# Dataset records

# # #

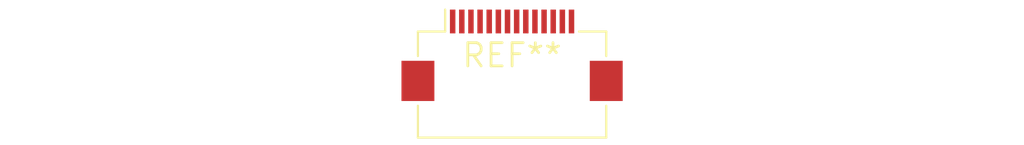
<source format=kicad_pcb>
(kicad_pcb (version 20240108) (generator pcbnew)

  (general
    (thickness 1.6)
  )

  (paper "A4")
  (layers
    (0 "F.Cu" signal)
    (31 "B.Cu" signal)
    (32 "B.Adhes" user "B.Adhesive")
    (33 "F.Adhes" user "F.Adhesive")
    (34 "B.Paste" user)
    (35 "F.Paste" user)
    (36 "B.SilkS" user "B.Silkscreen")
    (37 "F.SilkS" user "F.Silkscreen")
    (38 "B.Mask" user)
    (39 "F.Mask" user)
    (40 "Dwgs.User" user "User.Drawings")
    (41 "Cmts.User" user "User.Comments")
    (42 "Eco1.User" user "User.Eco1")
    (43 "Eco2.User" user "User.Eco2")
    (44 "Edge.Cuts" user)
    (45 "Margin" user)
    (46 "B.CrtYd" user "B.Courtyard")
    (47 "F.CrtYd" user "F.Courtyard")
    (48 "B.Fab" user)
    (49 "F.Fab" user)
    (50 "User.1" user)
    (51 "User.2" user)
    (52 "User.3" user)
    (53 "User.4" user)
    (54 "User.5" user)
    (55 "User.6" user)
    (56 "User.7" user)
    (57 "User.8" user)
    (58 "User.9" user)
  )

  (setup
    (pad_to_mask_clearance 0)
    (pcbplotparams
      (layerselection 0x00010fc_ffffffff)
      (plot_on_all_layers_selection 0x0000000_00000000)
      (disableapertmacros false)
      (usegerberextensions false)
      (usegerberattributes false)
      (usegerberadvancedattributes false)
      (creategerberjobfile false)
      (dashed_line_dash_ratio 12.000000)
      (dashed_line_gap_ratio 3.000000)
      (svgprecision 4)
      (plotframeref false)
      (viasonmask false)
      (mode 1)
      (useauxorigin false)
      (hpglpennumber 1)
      (hpglpenspeed 20)
      (hpglpendiameter 15.000000)
      (dxfpolygonmode false)
      (dxfimperialunits false)
      (dxfusepcbnewfont false)
      (psnegative false)
      (psa4output false)
      (plotreference false)
      (plotvalue false)
      (plotinvisibletext false)
      (sketchpadsonfab false)
      (subtractmaskfromsilk false)
      (outputformat 1)
      (mirror false)
      (drillshape 1)
      (scaleselection 1)
      (outputdirectory "")
    )
  )

  (net 0 "")

  (footprint "Hirose_FH12-14S-0.5SH_1x14-1MP_P0.50mm_Horizontal" (layer "F.Cu") (at 0 0))

)

</source>
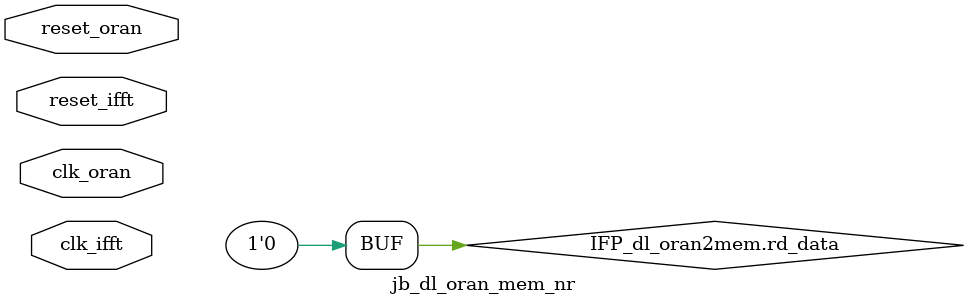
<source format=sv>

`timescale 1ns / 1ps

module jb_dl_oran_mem_nr # (
    parameter N_ANTENNAS = 4,
    parameter IFFT_DATA_WIDTH = 16,
    parameter FH_DATA_WIDTH = 64

) (

      input 		       clk_oran,
      input 		       reset_oran,
      input 		       clk_ifft,
      input 		       reset_ifft,
      jb_ram_sp_if.mem         IFP_dl_oran2mem,
      jb_ram_sp_if.mem         IFP_dl_mem2ifft
   );

logic rsta_busy;
logic rstb_busy;

assign IFP_dl_oran2mem.rd_data=0;
   //----------- Memory  INSTANTIATION 
   dl_oran_mem_4kx64 u_dl_oran_mem_4kx64 (
    .clka(clk_oran),    // input wire clka
    .ena(IFP_dl_oran2mem.en),      // input wire ena
    .wea(IFP_dl_oran2mem.wr_en[0]),      // input wire [0 : 0] wea
    .addra(IFP_dl_oran2mem.addr),  // input wire [10 : 0] addra
    .dina(IFP_dl_oran2mem.wr_data),    // input wire [63 : 0] dina
    .clkb(clk_ifft),    // input wire clkb
    .rstb(reset_ifft),            // input wire rstb
    .enb(IFP_dl_mem2ifft.en),      // input wire enb
    .addrb(IFP_dl_mem2ifft.addr),  // input wire [11 : 0] addrb
    .doutb(IFP_dl_mem2ifft.rd_data),  // output wire [31 : 0] doutb
    
  .rsta_busy(rsta_busy),  // output wire rsta_busy
  .rstb_busy(rstb_busy)  // output wire rstb_busy
 );

endmodule // jb_dl_oran

                  

</source>
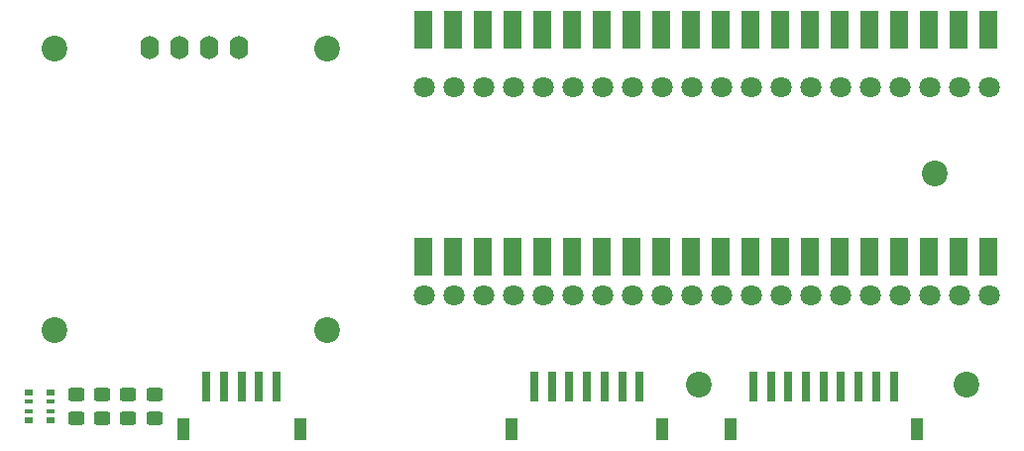
<source format=gts>
%TF.GenerationSoftware,KiCad,Pcbnew,(6.0.1)*%
%TF.CreationDate,2022-04-16T19:03:55-06:00*%
%TF.ProjectId,PicoFlasher_Breakout_Board_V1.4,5069636f-466c-4617-9368-65725f427265,rev?*%
%TF.SameCoordinates,Original*%
%TF.FileFunction,Soldermask,Top*%
%TF.FilePolarity,Negative*%
%FSLAX46Y46*%
G04 Gerber Fmt 4.6, Leading zero omitted, Abs format (unit mm)*
G04 Created by KiCad (PCBNEW (6.0.1)) date 2022-04-16 19:03:55*
%MOMM*%
%LPD*%
G01*
G04 APERTURE LIST*
G04 Aperture macros list*
%AMRoundRect*
0 Rectangle with rounded corners*
0 $1 Rounding radius*
0 $2 $3 $4 $5 $6 $7 $8 $9 X,Y pos of 4 corners*
0 Add a 4 corners polygon primitive as box body*
4,1,4,$2,$3,$4,$5,$6,$7,$8,$9,$2,$3,0*
0 Add four circle primitives for the rounded corners*
1,1,$1+$1,$2,$3*
1,1,$1+$1,$4,$5*
1,1,$1+$1,$6,$7*
1,1,$1+$1,$8,$9*
0 Add four rect primitives between the rounded corners*
20,1,$1+$1,$2,$3,$4,$5,0*
20,1,$1+$1,$4,$5,$6,$7,0*
20,1,$1+$1,$6,$7,$8,$9,0*
20,1,$1+$1,$8,$9,$2,$3,0*%
G04 Aperture macros list end*
%ADD10RoundRect,0.250000X-0.450000X0.325000X-0.450000X-0.325000X0.450000X-0.325000X0.450000X0.325000X0*%
%ADD11C,2.200000*%
%ADD12R,0.700000X2.500000*%
%ADD13R,1.100000X1.900000*%
%ADD14R,1.600000X3.200000*%
%ADD15R,0.800000X0.500000*%
%ADD16R,0.800000X0.400000*%
%ADD17O,1.600000X2.000000*%
%ADD18C,1.800000*%
G04 APERTURE END LIST*
D10*
%TO.C,D3*%
X98750000Y-97700000D03*
X98750000Y-99750000D03*
%TD*%
D11*
%TO.C,REF\u002A\u002A*%
X92500000Y-92250000D03*
%TD*%
D10*
%TO.C,D2*%
X96550000Y-97700000D03*
X96550000Y-99750000D03*
%TD*%
D11*
%TO.C,REF\u002A\u002A*%
X115783500Y-92250000D03*
%TD*%
%TO.C,REF\u002A\u002A*%
X147525000Y-96900000D03*
%TD*%
D12*
%TO.C,J1*%
X152200000Y-97100000D03*
X153700000Y-97100000D03*
X155200000Y-97100000D03*
X156700000Y-97100000D03*
X158200000Y-97100000D03*
X159700000Y-97100000D03*
X161200000Y-97100000D03*
X162700000Y-97100000D03*
X164200000Y-97100000D03*
D13*
X150250000Y-100700000D03*
X166150000Y-100700000D03*
%TD*%
D11*
%TO.C,REF\u002A\u002A*%
X92533500Y-68175000D03*
%TD*%
D14*
%TO.C,U1e*%
X172280000Y-66560000D03*
X169740000Y-66560000D03*
X167200000Y-66560000D03*
X164660000Y-66560000D03*
X162120000Y-66560000D03*
X159580000Y-66560000D03*
X157040000Y-66560000D03*
X154500000Y-66560000D03*
X151960000Y-66560000D03*
X149420000Y-66560000D03*
X146880000Y-66560000D03*
X144340000Y-66560000D03*
X141800000Y-66560000D03*
X139260000Y-66560000D03*
X136720000Y-66560000D03*
X134180000Y-66560000D03*
X131640000Y-66560000D03*
X129100000Y-66560000D03*
X126560000Y-66560000D03*
X124020000Y-66560000D03*
X124020000Y-85940000D03*
X126560000Y-85940000D03*
X129100000Y-85940000D03*
X131640000Y-85940000D03*
X134180000Y-85940000D03*
X136720000Y-85940000D03*
X139260000Y-85940000D03*
X141800000Y-85940000D03*
X144340000Y-85940000D03*
X146880000Y-85940000D03*
X149420000Y-85940000D03*
X151960000Y-85940000D03*
X154500000Y-85940000D03*
X157040000Y-85940000D03*
X159580000Y-85940000D03*
X162120000Y-85940000D03*
X164660000Y-85940000D03*
X167200000Y-85940000D03*
X169740000Y-85940000D03*
X172280000Y-85940000D03*
%TD*%
D15*
%TO.C,RN1*%
X92150000Y-99950000D03*
D16*
X92150000Y-99150000D03*
X92150000Y-98350000D03*
D15*
X92150000Y-97550000D03*
X90350000Y-97550000D03*
D16*
X90350000Y-98350000D03*
X90350000Y-99150000D03*
D15*
X90350000Y-99950000D03*
%TD*%
D10*
%TO.C,D4*%
X101050000Y-97700000D03*
X101050000Y-99750000D03*
%TD*%
D11*
%TO.C,REF\u002A\u002A*%
X167725000Y-78850000D03*
%TD*%
%TO.C,REF\u002A\u002A*%
X170400000Y-96925000D03*
%TD*%
D17*
%TO.C,U2*%
X100630000Y-68150000D03*
X103170000Y-68150000D03*
X105710000Y-68150000D03*
X108250000Y-68150000D03*
%TD*%
D11*
%TO.C,REF\u002A\u002A*%
X115783500Y-68200000D03*
%TD*%
D12*
%TO.C,J2*%
X133500000Y-97100000D03*
X135000000Y-97100000D03*
X136500000Y-97100000D03*
X138000000Y-97100000D03*
X139500000Y-97100000D03*
X141000000Y-97100000D03*
X142500000Y-97100000D03*
D13*
X144450000Y-100700000D03*
X131550000Y-100700000D03*
%TD*%
D10*
%TO.C,D1*%
X94375000Y-97700000D03*
X94375000Y-99750000D03*
%TD*%
D18*
%TO.C,U1*%
X172330000Y-71500000D03*
X169790000Y-71500000D03*
X167250000Y-71500000D03*
X164710000Y-71500000D03*
X162170000Y-71500000D03*
X159630000Y-71500000D03*
X157090000Y-71500000D03*
X154550000Y-71500000D03*
X152010000Y-71500000D03*
X149470000Y-71500000D03*
X146930000Y-71500000D03*
X144390000Y-71500000D03*
X141850000Y-71500000D03*
X139310000Y-71500000D03*
X136770000Y-71500000D03*
X134230000Y-71500000D03*
X131690000Y-71500000D03*
X129150000Y-71500000D03*
X126610000Y-71500000D03*
X124070000Y-71500000D03*
X124070000Y-89280000D03*
X126610000Y-89280000D03*
X129150000Y-89280000D03*
X131690000Y-89280000D03*
X134230000Y-89280000D03*
X136770000Y-89280000D03*
X139310000Y-89280000D03*
X141850000Y-89280000D03*
X144390000Y-89280000D03*
X146930000Y-89280000D03*
X149470000Y-89280000D03*
X152010000Y-89280000D03*
X154550000Y-89280000D03*
X157090000Y-89280000D03*
X159630000Y-89280000D03*
X162170000Y-89280000D03*
X164710000Y-89280000D03*
X167250000Y-89280000D03*
X169790000Y-89280000D03*
X172330000Y-89280000D03*
%TD*%
D12*
%TO.C,J3*%
X105500000Y-97100000D03*
X107000000Y-97100000D03*
X108500000Y-97100000D03*
X110000000Y-97100000D03*
X111500000Y-97100000D03*
D13*
X113500000Y-100700000D03*
X103500000Y-100700000D03*
%TD*%
M02*

</source>
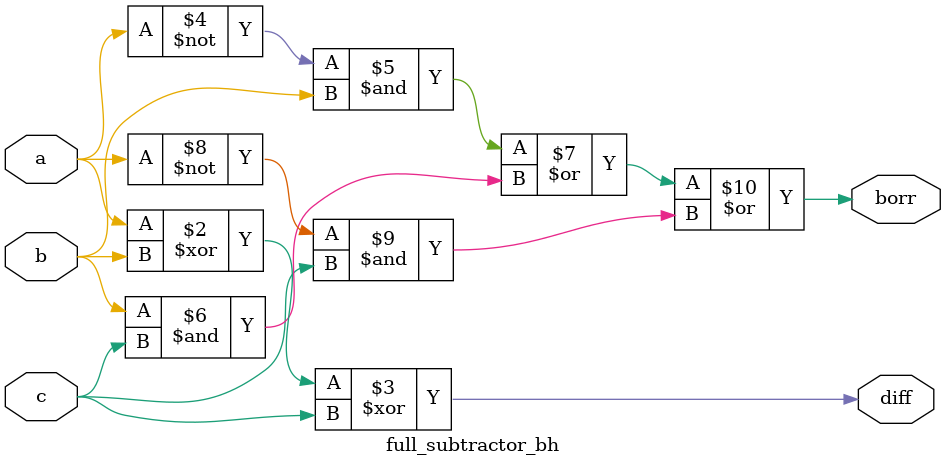
<source format=v>
module full_subtractor_bh(output reg diff, borr, input a,b,c);
    always @(a,b,c) begin
        diff = a ^ b ^ c;
        borr = ~a&b | b&c | ~a&c;
    end 
endmodule
</source>
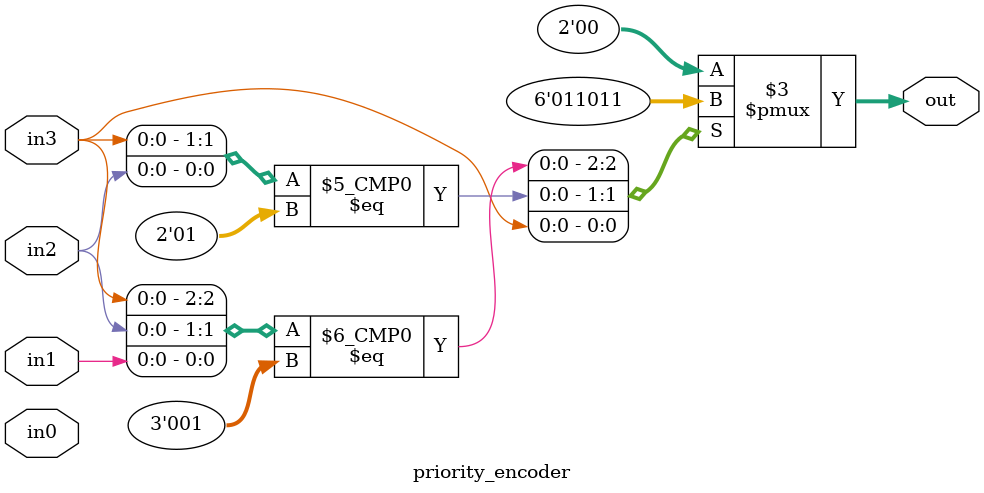
<source format=v>
module priority_encoder (
    output reg [1:0] out,
    input in0,
    input in1,
    input in2,
    input in3
);

always @(*) begin
    casex ({in3, in2, in1, in0})
        4'b0001: out = 2'b00;  
        4'b001x: out = 2'b01;
        4'b01xx: out = 2'b10;  
        4'b1xxx: out = 2'b11; 
        default: out = 2'b00;
    endcase
end

endmodule

</source>
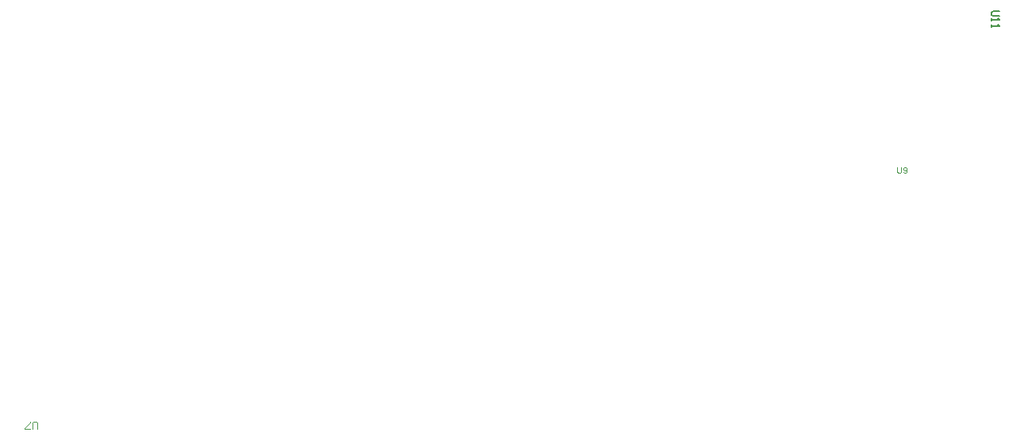
<source format=gm1>
%FSTAX23Y23*%
%MOIN*%
%SFA1B1*%

%IPPOS*%
%ADD14C,0.003940*%
%ADD101C,0.005910*%
%LNrmx_explorer_board-1*%
%LPD*%
G54D14*
X04218Y02516D02*
Y02496D01*
X04222Y02492*
X0423*
X04234Y02496*
Y02516*
X04242Y02496D02*
X04246Y02492D01*
X04254*
X04257Y02496*
Y02512*
X04254Y02516*
X04246*
X04242Y02512*
Y02508*
X04246Y02504*
X04257*
X00604Y01416D02*
Y01442D01*
X00599Y01448*
X00588*
X00583Y01442*
Y01416*
X00572D02*
X00551D01*
Y01421*
X00572Y01442*
Y01448*
G54D101*
X04645Y03174D02*
X04619D01*
X04614Y03168*
Y03158*
X04619Y03153*
X04645*
X04614Y03142D02*
Y03132D01*
Y03137*
X04645*
X0464Y03142*
X04614Y03116D02*
Y03105D01*
Y03111*
X04645*
X0464Y03116*
M02*
</source>
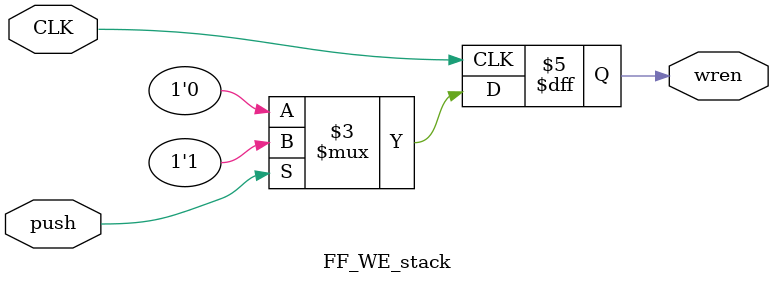
<source format=v>
module FF_WE_stack(CLK,
						 push,
                   wren
						 );
input CLK;
input push;
output reg wren;

always @ (posedge CLK) begin
	if(push)
		wren = 1;
	else
		wren = 0;
end

endmodule
</source>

# # #

# Problem description
Each line above with the string "rounded" in it should be located and copied.

# Expected answer
0 Rectangle with rounded corners*
0 Add four circle primitives for the rounded corners*
0 Add four rect primitives between the rounded corners*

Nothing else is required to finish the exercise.